The trial, which enrolled 160 subjects in 10 months at six clinical sites, compared Endomag’s Sentimag and Sienna magnetic system with the gold standard radioisotope-based technique for mapping lymph nodes as part of sentinel lymph node biopsy procedure for cancer staging. The results concluded that the Endomag system is non-inferior to the standard of care for axillary sentinel lymph node detection in early stage breast cancer, demonstrating the potential for Sentimag and Sienna to be used as a non-radioactive alternative for sentinel node detection.
Sentimag and Sienna were developed so that patients and surgeons can avoid the use of radioactive tracers. Injected 20 minutes before surgery, Sienna flows to the lymph nodes draining from the primary tumour site that potentially harbour metastatic cancer cells. The Sentimag handheld probe works by generating an alternating magnetic field which transiently magnetises the iron oxide particles in Sienna.
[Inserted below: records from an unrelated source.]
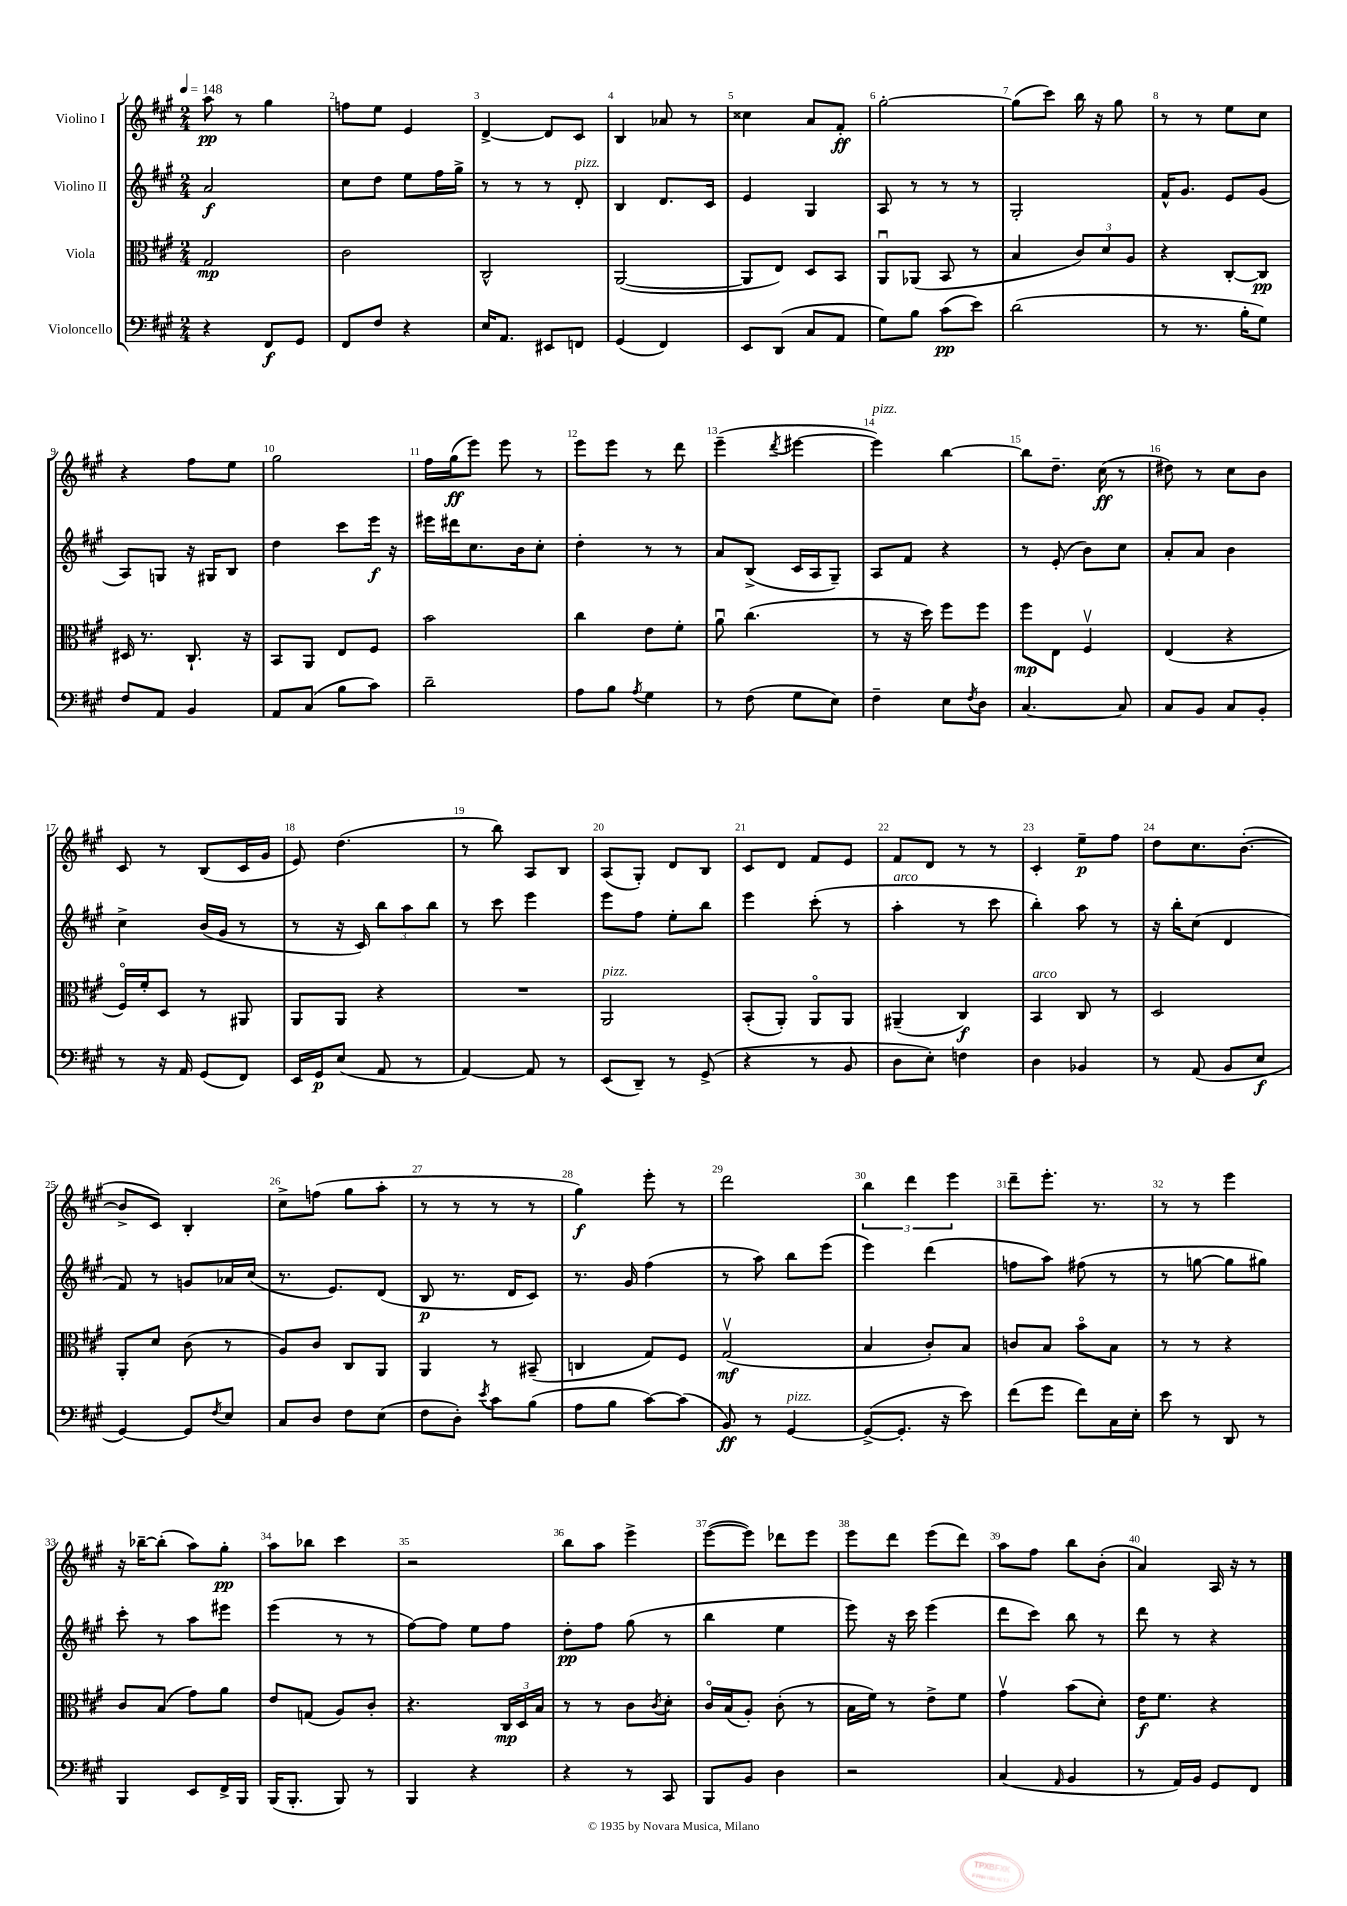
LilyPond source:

<<
\new StaffGroup <<
\new Staff = "s0" \with { instrumentName = "Violino I" } {
    \clef treble \key a \major \numericTimeSignature \time 2/4 \tempo 4 = 148
    a''8\pp r8 gis''4 |
    f''8 e''8 e'4 |
    d'4~-> d'8 cis'8 |
    b4 aes'8 r8 |
    cisis''4 a'8 fis'8-.\ff |
    gis''2~-. |
    gis''8( cis'''8) b''16 r16 gis''8 |
    r8 r8 e''8 cis''8 |
    r4 fis''8 e''8 |
    gis''2 |
    fis''16 gis''16\ff( e'''8) e'''8 r8 |
    e'''8 e'''8 r8 d'''8 |
    e'''4--( \acciaccatura { d'''8 } eis'''4~ |
    eis'''4^\markup { \italic "pizz." }) b''4~ |
    b''8 d''8.-- cis''16\ff( r8 |
    dis''8) r8 cis''8 b'8 |
    cis'8 r8 b8( cis'16 gis'16 |
    e'8) d''4.( |
    r8 b''8) a8 b8 |
    a8( gis8-.) d'8 b8 |
    cis'8 d'8 fis'8 e'8 |
    fis'8 d'8 r8 r8 |
    cis'4-. e''8--\p fis''8 |
    d''8 cis''8. b'8.~-.( |
    b'8-> cis'8) b4-. |
    cis''8-> f''8( gis''8 a''8-. |
    r8 r8 r8 r8 |
    gis''4\f) e'''8-. r8 |
    d'''2 |
    \tuplet 3/2 { b''4 d'''4 e'''4 } |
    d'''8-- e'''8.-. r8. |
    r8 r8 e'''4 |
    r16 bes''16~-- bes''8-.( a''8) gis''8-.\pp |
    a''8 bes''8 cis'''4 |
    r2 |
    b''8 a''8 e'''4-> |
    e'''8~( e'''8) des'''8 e'''8 |
    e'''8 d'''8 e'''8( d'''8) |
    a''8 fis''8 b''8 b'8-.( |
    a'4) a16 r16 r8 \bar "|." |
}
\new Staff = "s1" \with { instrumentName = "Violino II" } {
    \clef treble \key a \major \numericTimeSignature \time 2/4
    a'2\f |
    cis''8 d''8 e''8 fis''16 gis''16-> |
    r8 r8 r8 d'8-.^\markup { \italic "pizz." } |
    b4 d'8. cis'16 |
    e'4 gis4 |
    a8 r8 r8 r8 |
    gis2-. |
    fis'16-^ gis'8. e'8 gis'8( |
    a8) g8 r16 gis16 b8 |
    d''4 cis'''8 e'''16\f r16 |
    eis'''16 dis'''16 cis''8. b'16 cis''8-. |
    d''4-. r8 r8 |
    a'8 b8->( cis'16 a16 gis8--) |
    a8 fis'8 r4 |
    r8 e'8-.( b'8) cis''8 |
    a'8-. a'8 b'4 |
    cis''4-> b'16( gis'16 r8 |
    r8 r16 cis'16) \tuplet 3/2 { b''8 a''8 b''8 } |
    r8 cis'''8 e'''4 |
    e'''8 fis''8 e''8-. b''8 |
    e'''4 cis'''8-.( r8 |
    a''4-.^\markup { \italic "arco" } r8 cis'''8 |
    b''4-.) a''8 r8 |
    r16 b''16-. cis''8( d'4 |
    fis'8) r8 g'8 aes'16 cis''16( |
    r8. e'8.) d'8( |
    b8\p r8. d'16 cis'8) |
    r8. gis'16 fis''4( |
    r8 a''8) b''8 e'''8( |
    e'''4) d'''4( |
    f''8 a''8) fis''8( r8 |
    r8 g''8~ g''8 gis''8) |
    cis'''8-. r8 a''8 eis'''8 |
    e'''4( r8 r8 |
    fis''8~) fis''8 e''8 fis''8 |
    d''8-.\pp fis''8 gis''8( r8 |
    b''4 e''4 |
    e'''8) r16 cis'''16 e'''4( |
    d'''8 cis'''8) b''8 r8 |
    d'''8 r8 r4 \bar "|." |
}
\new Staff = "s2" \with { instrumentName = "Viola" } {
    \clef alto \key a \major \numericTimeSignature \time 2/4
    gis2\mp |
    cis'2 |
    cis2-^ |
    a,2~( |
    a,8 e8) d8 b,8 |
    a,8\downbow aes,8( b,8 r8 |
    b4 \tuplet 3/2 { cis'8) d'8 a8 } |
    r4 cis8~-. cis8\pp |
    dis16 r8. cis8.-! r16 |
    b,8 a,8 e8 fis8 |
    b'2 |
    cis''4 e'8 fis'8-. |
    a'8\downbow cis''4.( |
    r8 r16 d''16) fis''8 fis''8 |
    fis''8\mp e8 fis4\upbow |
    e4( r4 |
    fis16\flageolet) fis'16-. d8 r8 ais,8 |
    a,8 a,8 r4 |
    R2 |
    a,2^\markup { \italic "pizz." } |
    b,8-.( a,8-.) a,8\flageolet a,8 |
    ais,4--( cis4\f) |
    b,4^\markup { \italic "arco" } cis8 r8 |
    d2 |
    a,8-. d'8 cis'8( r8 |
    a8) cis'8 cis8 a,8 |
    a,4 r8 bis,8--( |
    c4 gis8) fis8 |
    gis2\upbow\mf( |
    b4 cis'8-.) b8 |
    c'8 b8 b'8\flageolet b8 |
    r8 r8 r4 |
    cis'8 b8( gis'8) a'8 |
    e'8 g8( a8) cis'8-. |
    r4. \tuplet 3/2 { cis16\mp d16 b16 } |
    r8 r8 cis'8 \acciaccatura { cis'8 } d'8-. |
    cis'16\flageolet b16( a8-.) cis'8-.( r8 |
    b16 fis'16) r8 e'8-> fis'8 |
    gis'4\upbow b'8( d'8-.) |
    e'16\f fis'8. r4 \bar "|." |
}
\new Staff = "s3" \with { instrumentName = "Violoncello" } {
    \clef bass \key a \major \numericTimeSignature \time 2/4
    r4 fis,8\f gis,8 |
    fis,8 fis8 r4 |
    e16 a,8. eis,8 f,8 |
    gis,4( fis,4) |
    e,8 d,8( cis8 a,8 |
    gis8) b8 cis'8\pp( e'8) |
    d'2( |
    r8 r8. b16-. gis8) |
    fis8 a,8 b,4 |
    a,8 cis8( b8 cis'8) |
    d'2-- |
    a8 b8 \acciaccatura { a8 } gis4 |
    r8 fis8( gis8 e8) |
    fis4-- e8 \acciaccatura { fis8 } d8 |
    cis4.~ cis8 |
    cis8 b,8 cis8 b,8-. |
    r8 r16 a,16 gis,8( fis,8) |
    e,16 gis,16\p e8( a,8 r8 |
    a,4~) a,8 r8 |
    e,8( d,8--) r8 gis,8->( |
    r4 r8 b,8 |
    d8 e8-.) f4 |
    d4 bes,4 |
    r8 a,8( b,8 e8\f |
    gis,4~) gis,8 \acciaccatura { fis8 } e8 |
    cis8 d8 fis8 e8( |
    fis8 d8-.) \acciaccatura { e'8 } cis'8 b8( |
    a8 b8 cis'8~) cis'8( |
    b,8\ff) r8 gis,4~^\markup { \italic "pizz." } |
    gis,8~->( gis,8.-. r16 e'8) |
    fis'8( gis'8 fis'8) cis16 e16-. |
    e'8 r8 d,8 r8 |
    b,,4 e,8 fis,16-> b,,16 |
    b,,16( b,,8.-. b,,8) r8 |
    b,,4 r4 |
    r4 r8 cis,8 |
    b,,8 b,8 d4 |
    r2 |
    cis4( \grace { a,16 } b,4 |
    r8 a,16) b,16 gis,8 fis,8 \bar "|." |
}
>>
>>
\layout { \context { \Score \override BarNumber.break-visibility = ##(#f #t #t) barNumberVisibility = #all-bar-numbers-visible } }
The tiny magnetic signature generated by the Sienna particles is then detected by the Sentimag probe, allowing surgeons to locate sentinel lymph nodes with great accuracy.
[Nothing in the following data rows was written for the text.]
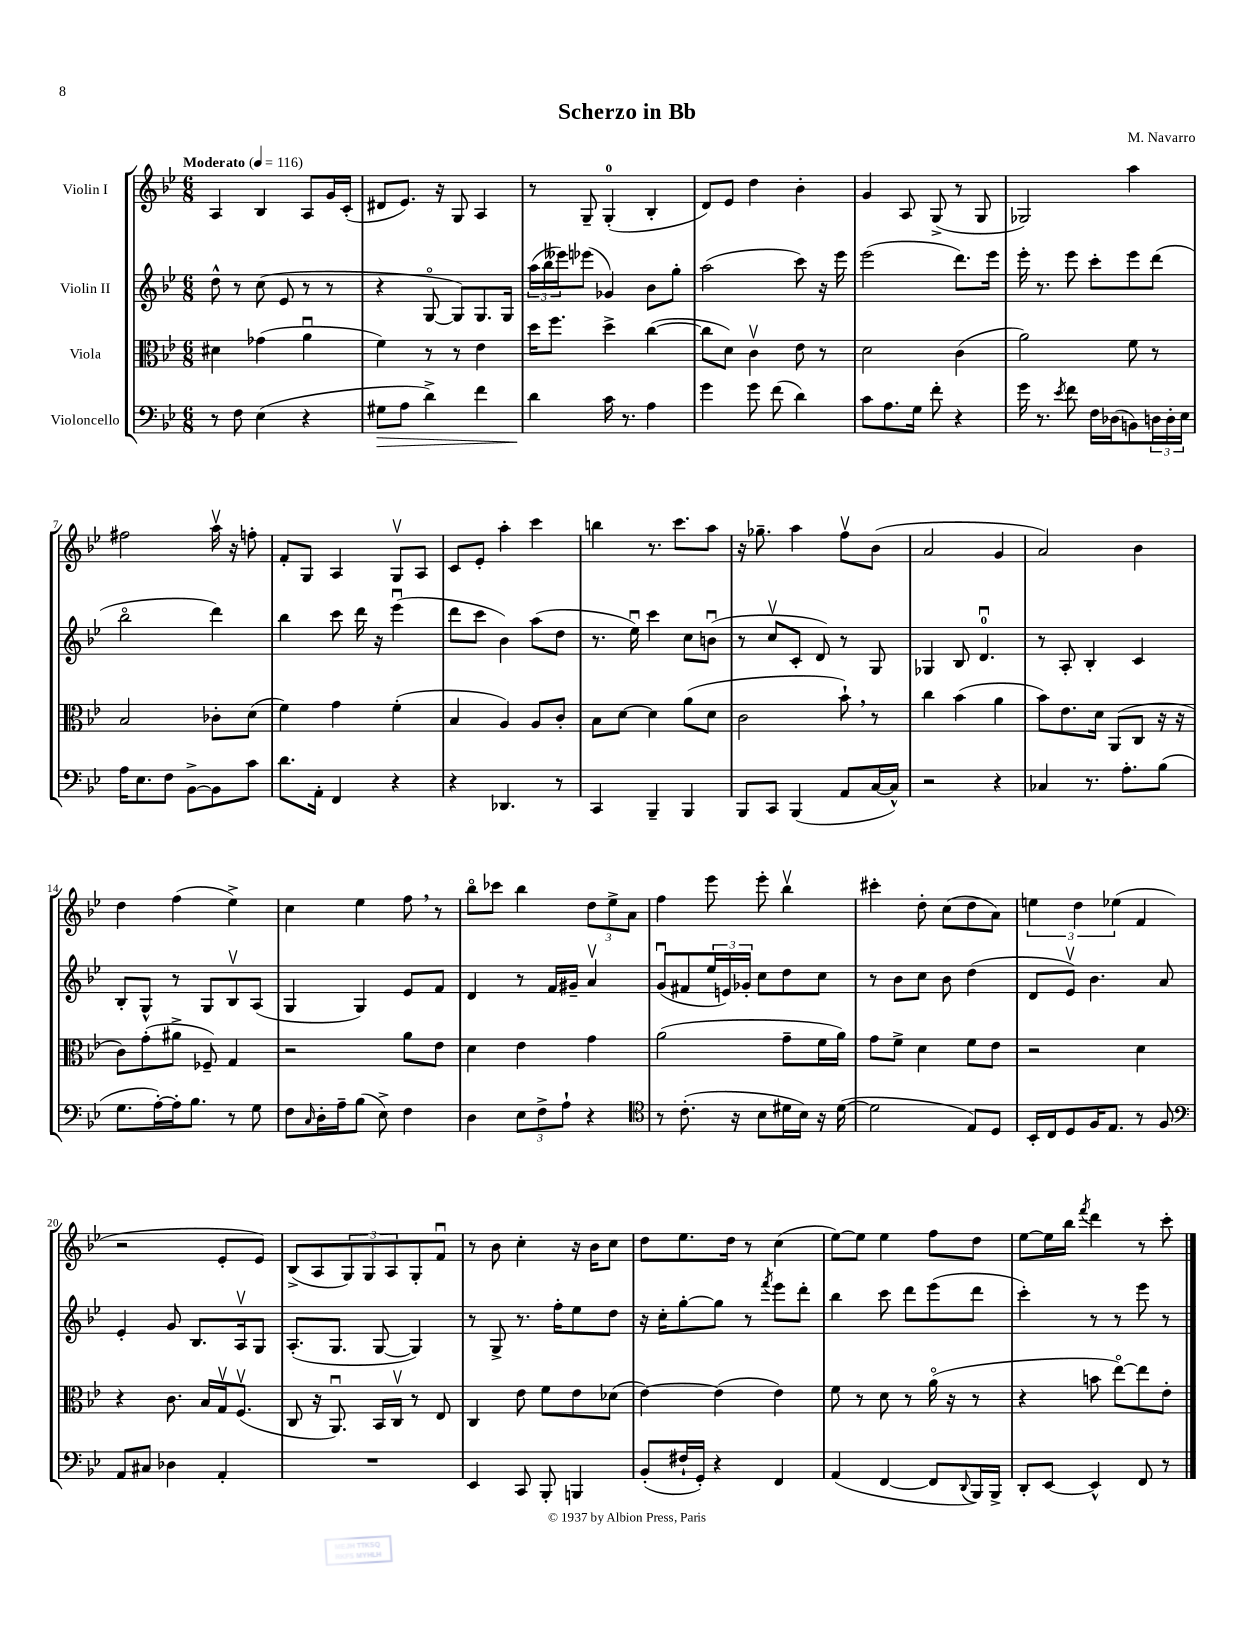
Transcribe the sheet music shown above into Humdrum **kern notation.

**kern	**kern	**kern	**kern
*staff4	*staff3	*staff2	*staff1
*clefF4	*clefC3	*clefG2	*clefG2
*k[b-e-]	*k[b-e-]	*k[b-e-]	*k[b-e-]
*M6/8	*M6/8	*M6/8	*M6/8
*MM116	*MM116	*MM116	*MM116
8r	4d#	8dd^^	4A
8F	.	8r	.
(4E-	(4g-	(8cc	4B-
.	.	8e-	.
4r	4au	8r	8A
.	.	8r	16g
.	.	.	(16c'
=	=	=	=
8G#	4f)	4r	8d#
8A	.	.	8.e-)
4d^)	8r	[8Go	.
.	.	.	16r
.	8r	8G])	8G
4f	4e-	8.G	4A
.	.	16G	.
=	=	=	=
4d	16dd	(24aa	8r
.	.	24bb-	.
.	8.ff	.	.
.	.	24eee--)	.
.	.	(8eee-	8G~
16c	4dd^	4g-)	(4G'
8.r	.	.	.
4A	([4cc	8b-	4B-'
.	.	8gg'	.
=	=	=	=
4g	8cc]	(2aa	8d)
.	8d)	.	8e-
8g	4cv	.	4dd
(8f	.	.	.
4d)	8e-	8ccc)	4b-'
.	8r	16r	.
.	.	16eee-	.
=	=	=	=
8c	2d	(2eee-	4g
8.A	.	.	.
.	.	.	8A
16G	.	.	.
8f'	.	.	(8G^
4r	(4c	8.ddd)	8r
.	.	.	8G
.	.	16eee-	.
=	=	=	=
16g	2a)	16eee-'	2G-)
8.r	.	8.r	.
8qe-	.	.	.
8f	.	8eee-	.
16F	.	8ccc'	.
(16D-	.	.	.
8BB)	8f	8eee-	4aa
24D	8r	(8ddd	.
24D'	.	.	.
24E-	.	.	.
=	=	=	=
16A	2B-	2bb-o	2ff#
8.E-	.	.	.
8F	.	.	.
[8BB-^	.	.	.
8BB-]	8c-'	4ddd)	16aav
.	.	.	16r
8c	(8d	.	8ff'
=	=	=	=
8.d	4f)	4bb-	8f'
.	.	.	8G
16AA'	.	.	.
4FF	4g	8ccc	4A
.	.	16ddd	.
.	.	16r	.
4r	(4f'	(4eee-u	8Gv
.	.	.	8A
=	=	=	=
4r	4B-	8ddd	8c
.	.	8ccc	8e-'
4.DD-	4A)	4b-)	4aa'
.	8A	(8aa	4ccc
8r	8c'	8dd	.
=	=	=	=
4CC	8B-	8.r	4bb
.	[8d	.	.
.	.	16ee-u)	.
4BBB-~	4d]	4ccc	8.r
.	.	.	8.ccc
4BBB-	(8a	8cc	.
.	8d	(8bu	8aa
=	=	=	=
8BBB-	2c	8r	16r
.	.	.	8.gg-~
8CC	.	8ccv	.
(4BBB-	.	8c'	4aa
.	.	8d)	.
8AA	8b-`)	8r	8ffv
[16C	8r	8G	(8b-
16C^^])	.	.	.
=	=	=	=
2r	4cc	4G-	2a
.	(4b-	8B-	.
.	.	4.du	.
4r	4a	.	4g
=	=	=	=
4C-	8b-)	8r	2a)
.	8.e-	8A'	.
8.r	.	4B-'	.
.	16d	.	.
.	(8AA	.	.
8.A'	.	.	.
.	8C	4c	4b-
(8B-	16r	.	.
.	16r	.	.
=	=	=	=
8.G	8c)	8B-'	4dd
.	(8g'	8G^^	.
[16A')	.	.	.
16A']	8a#^	8r	(4ff
8.B-	.	.	.
.	8F-~)	8G	.
8r	4G	8B-v	4ee-^)
8G	.	(8A	.
=	=	=	=
8F	2r	4G	4cc
16qqC	.	.	.
16D'	.	.	.
16A~	.	.	.
(8B-	.	4G)	4ee-
8E-^)	.	.	.
4F	8a	8e-	8ff
.	8e-	8f	8r
=	=	=	=
4D	4d	4d	8bb-o
.	.	.	8ccc-
12E-	4e-	8r	4bb-
12F^	.	.	.
.	.	16f	.
12A`	.	.	.
.	.	16g#~	.
4r	4g	4av	12dd
.	.	.	12ee-^
.	.	.	12a
=	=	=	=
*clefC4	*	*	*
8r	(2a	(8gu	4ff
(8.c'	.	8f#	.
.	.	24ee-	8eee-
.	.	24e)	.
16r	.	.	.
.	.	24g-'	.
8B-	.	8cc	8eee-'
16d#	8g~	8dd	4bb-v
16B-)	.	.	.
16r	16f	8cc	.
([16d#	16a)	.	.
=	=	=	=
2d#]	8g	8r	4ccc#'
.	8f^	8b-	.
.	4d	8cc	8dd'
.	.	8b-	(8cc
8E-)	8f	(4dd	8dd
8D	8e-	.	8a)
=	=	=	=
16BB-'	2r	8d	6ee
16C	.	.	.
8D	.	8e-v)	.
.	.	.	6dd
16F	.	4.b-	.
8.E-	.	.	.
.	.	.	(6ee-
8r	4d	.	4f
8F	.	8a	.
=	=	=	=
*clefF4	*	*	*
8AA	4r	4e-'	2r
8C#	.	.	.
4D-	8.c	8g	.
.	.	8.B-	.
.	16B-	.	.
4AA'	16Gv	.	8e-'
.	(8.Fv	16Av	.
.	.	8G	8e-)
=	=	=	=
2.r	8C	(8.A'	(8B-^
.	16r	.	8A
.	8.AAu)	8.G	.
.	.	.	12G)
.	.	.	12G
.	16BB-	[8G	.
.	.	.	12A
.	16Cv	.	.
.	8r	4G])	8G'
.	8E-	.	8fu
=	=	=	=
4EE-	4C	8r	8r
.	.	8G^	8b-
8CC	8e-	8.r	4cc'
8BBB-'	8f	.	.
.	.	16ff'	.
4BBB	8e-	8ee-	16r
.	.	.	16b-
.	(8d-	8dd	8cc
=	=	=	=
(8BB-'	[4e-)	16r	8dd
.	.	16cc'	.
16F#`	.	[8gg'	8.ee-
16GG')	.	.	.
4r	(4e-]	8gg]	.
.	.	.	16dd
.	.	8r	8r
.	.	8qfff	.
4FF	4e-)	8eee-	(4cc
.	.	8ddd'	.
=	=	=	=
(4AA	8f	4bb-	[8ee-)
.	8r	.	8ee-]
[4FF	8d	8ccc	4ee-
.	8r	8ddd	.
8FF]	(16ao	(8eee-	8ff
.	16r	.	.
8qqDD	.	.	.
16BBB-)	8r	8ddd	8dd
16BBB-^	.	.	.
=	=	=	=
8DD'	4r	4ccc')	[8ee-
[8EE-	.	.	16ee-]
.	.	.	16bb-
.	.	.	8qfff
4EE-^^]	8b	8r	4ddd
.	[8ee-o)	8r	.
8FF	8ee-]	8eee-	8r
8r	8e-'	8r	8ccc'
==	==	==	==
*-	*-	*-	*-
Sentimag and Sienna remove the radiation from the operation, as well as the painful injection that often occurs in the nuclear medicine department prior to anaesthesia. The magnetic technique can also be used in any hospital, not just those with access to a nuclear medicine department. Sienna is the first magnetically detected lymphatic mapping agent to be trialled in the US under an Investigational Device Exemption (IDE). Outside of the US it has treated over 18,000 patients since it received CE approval in December 2011.
Dr Michael Alvarado, Breast Cancer Surgeon from UCSF, said: “Having a technique that mirrors the current sentinel node procedure, while making it more convenient for both the patient and the hospital, is very attractive. We’ve been watching this technology become established in Europe over the past few years, and have been eagerly awaiting its availability in the US. I was impressed with how easy the technique was to learn, how intuitive the system was to use, and ultimately, as Principal Investigator for the trial, that our clinical outcomes matched the results that have been seen in the numerous European trials of Sienna.”
Dr Quentin Harmer, Chief Technology Officer at Endomag, commented: “Use of Sentimag and Sienna has the potential to make the procedure of sentinel lymph node detection more convenient for patients and much simpler for hospitals and surgeons. The trial included some of the world’s leading cancer academic institutions, and the data being presented today is further validation of the clinical performance of Sentimag and Sienna in the management of early stage breast cancer, and will form the basis for our Pre-Market Approval (PMA) submission to the FDA.”
The six clinical sites involved in the trial were the University of California San Francisco Cancer Center, the MD Anderson Cancer Center, the UC Davis Health Sytem, Breastcare Specialists, Cancer Solutions and the University of California San Diego Moores Center.